- Assignment 1
From the network visualization write-up, list each statistic calculated in Gephi's Data Laboratory along with its reported value.
- Assignment 2
Continue the network visualization write-up from its final sentence.

- Source document

Next, I loaded Final_EdgeList into OpenRefine, a tool used to automate the processing and editing of large quantities of data. To prepare the data to go into R, to generate the full dataset, I needed to split the artist list across columns in each exhibition row, so that each artist name had its own cell. To do so, I used the following GREL formulas:
For cells with double line breaks: value.replace(/\s\s/,”, “)
For cells with single line breaks: value.replace(/\n/,”, “)
For artists with “and”s (in the case of multiple artists, or collectives), to isolate individual participants: value.replace(” and”,”,”)
I also needed to delete the “Source” column that listed the exhibition titles, the “Type” column, and the header row. I then exported it as a CSV, the result being this document, Final-EdgeList-forR.csv.
To transform this into the dataset, I used Professor Chris Alen Sula’s directions for Preparing Network Data in R, which resulted in the document Final-EdgeList-postR.csv.
With this as my finished edge list, I was ready to plug the data into Gephi and create my visualization.
CREATING THE VISUALIZATION
TOOLS: Gephi and Photoshop CC
After opening the dataset in Gephi, I went to the Data Laboratory tab, and copied the ID data into the Label column, so that I would be able to label my nodes with artist names. I also calculated the Average Degree, Modularity, and Graph Density. The Average Degree was 135.318, the Graph Density .078, and the Modularity .663, with 13 communities no matter the resolution tested.
After testing some options, I decided on using the Force Atlas 2 layout, as it created the clearest clustering from the data. At the recommendation of Prof. Sula, I added the Modularity Classes by color to the layout using Partition, to better segment the data, and get a better idea what was going on. I used the Generate Palette function, with a goal of getting a variety of brighter pastels that were easily distinguishable from one another, as I already knew I wanted to use a black background for my final visualization. I used the Pastel preset, and repeatedly generated color palettes until I was happy with the color variety. My earliest iteration of the design, v.1, was the result:
While this was a good start, the labels were completely illegible, and the look was not as polished as I had hoped. So, next I set the node labels to scale to proportional size, set the font to Helvetica Neue (the closest option to the Whitney’s in-house font used by our design team, which is Haas Grot Text 55 Roman), set the font to be white, and added a 5px stroke outline (opacity 70%) to be applied that reflected the color of the node’s modularity class, so that it would be clear which class the artist was grouped into. The node border was switched to white, and also set to 5px.

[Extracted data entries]
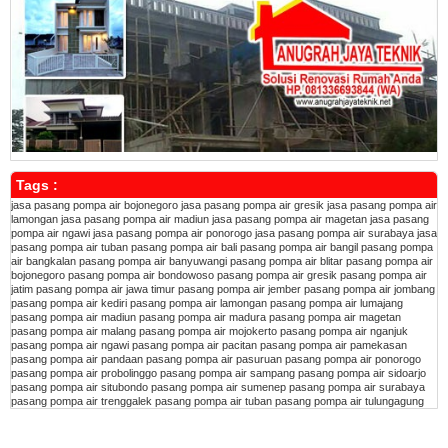
Tags :
jasa pasang pompa air bojonegoro
jasa pasang pompa air gresik
jasa pasang pompa air
lamongan
jasa pasang pompa air madiun
jasa pasang pompa air magetan
jasa pasang
pompa air ngawi
jasa pasang pompa air ponorogo
jasa pasang pompa air surabaya
jasa
pasang pompa air tuban
pasang pompa air bali
pasang pompa air bangil
pasang pompa
air bangkalan
pasang pompa air banyuwangi
pasang pompa air blitar
pasang pompa air
bojonegoro
pasang pompa air bondowoso
pasang pompa air gresik
pasang pompa air
jatim
pasang pompa air jawa timur
pasang pompa air jember
pasang pompa air jombang
pasang pompa air kediri
pasang pompa air lamongan
pasang pompa air lumajang
pasang pompa air madiun
pasang pompa air madura
pasang pompa air magetan
pasang pompa air malang
pasang pompa air mojokerto
pasang pompa air nganjuk
pasang pompa air ngawi
pasang pompa air pacitan
pasang pompa air pamekasan
pasang pompa air pandaan
pasang pompa air pasuruan
pasang pompa air ponorogo
pasang pompa air probolinggo
pasang pompa air sampang
pasang pompa air sidoarjo
pasang pompa air situbondo
pasang pompa air sumenep
pasang pompa air surabaya
pasang pompa air trenggalek
pasang pompa air tuban
pasang pompa air tulungagung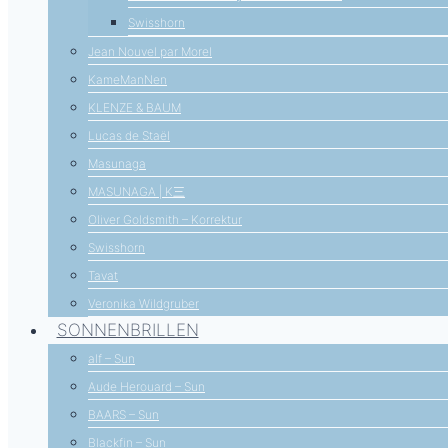
Swisshorn
Jean Nouvel par Morel
KameManNen
KLENZE & BAUM
Lucas de Staël
Masunaga
MASUNAGA | K三
Oliver Goldsmith – Korrektur
Swisshorn
Tavat
Veronika Wildgruber
SONNENBRILLEN
alf – Sun
Aude Herouard – Sun
BAARS – Sun
Blackfin – Sun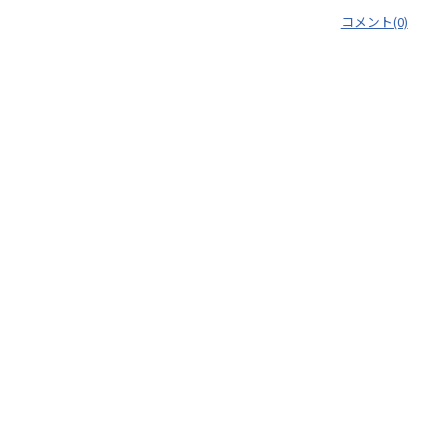
コメント(0)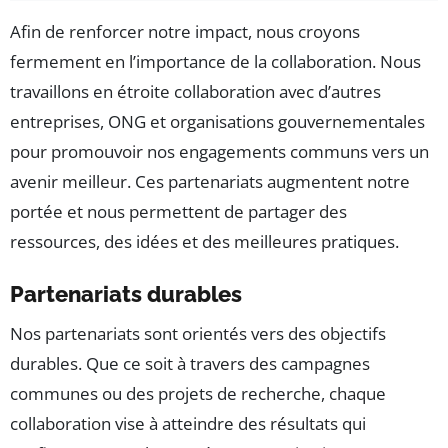
Afin de renforcer notre impact, nous croyons
fermement en l’importance de la collaboration. Nous
travaillons en étroite collaboration avec d’autres
entreprises, ONG et organisations gouvernementales
pour promouvoir nos engagements communs vers un
avenir meilleur. Ces partenariats augmentent notre
portée et nous permettent de partager des
ressources, des idées et des meilleures pratiques.
Partenariats durables
Nos partenariats sont orientés vers des objectifs
durables. Que ce soit à travers des campagnes
communes ou des projets de recherche, chaque
collaboration vise à atteindre des résultats qui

- Expected answer 1
- Average Degree: 135.318
- Graph Density: .078
- Modularity: .663

- Expected answer 2
After making these adjustments, the labels were still far too closely clustered because the nodes were quite close together. To make it more legible, I ran the Force Atlas 2 layout again, increasing the scaling to 20, and when that still didn’t give enough space for the labels to be legible, I ran the Label Adjust briefly – not enough to eliminate all overlap, but enough to eliminate some. The result was v.3 of the visualization, and with this version I was ready to begin creating the poster in Photoshop, as my goal was to create a final product of a printed poster that included the visualization and some didactic text:
I created a 36” x 36” poster after doing some sketches on paper, deciding on this scale because I needed enough detail for the visualization’s labels to be largely legible, or at least for the larger-degree’d nodes. For all the text I decided to continue to use Helvetica Neue, to mirror the style of the Whitney’s own current branding. I applied labels to some of the more distinct clusters which represent Biennial exhibitions with a base of artists that were less-connected to the artist network, which included the 1975, 2000, 2006, 2014, 2017, and 2019 Biennial exhibitions, and color-coded those to match the modularity class of the nodes. I then drafted didactic text, setting up the premise of what a Whitney Biennial exhibition is, the span of the data for the visualization, and the size of the network.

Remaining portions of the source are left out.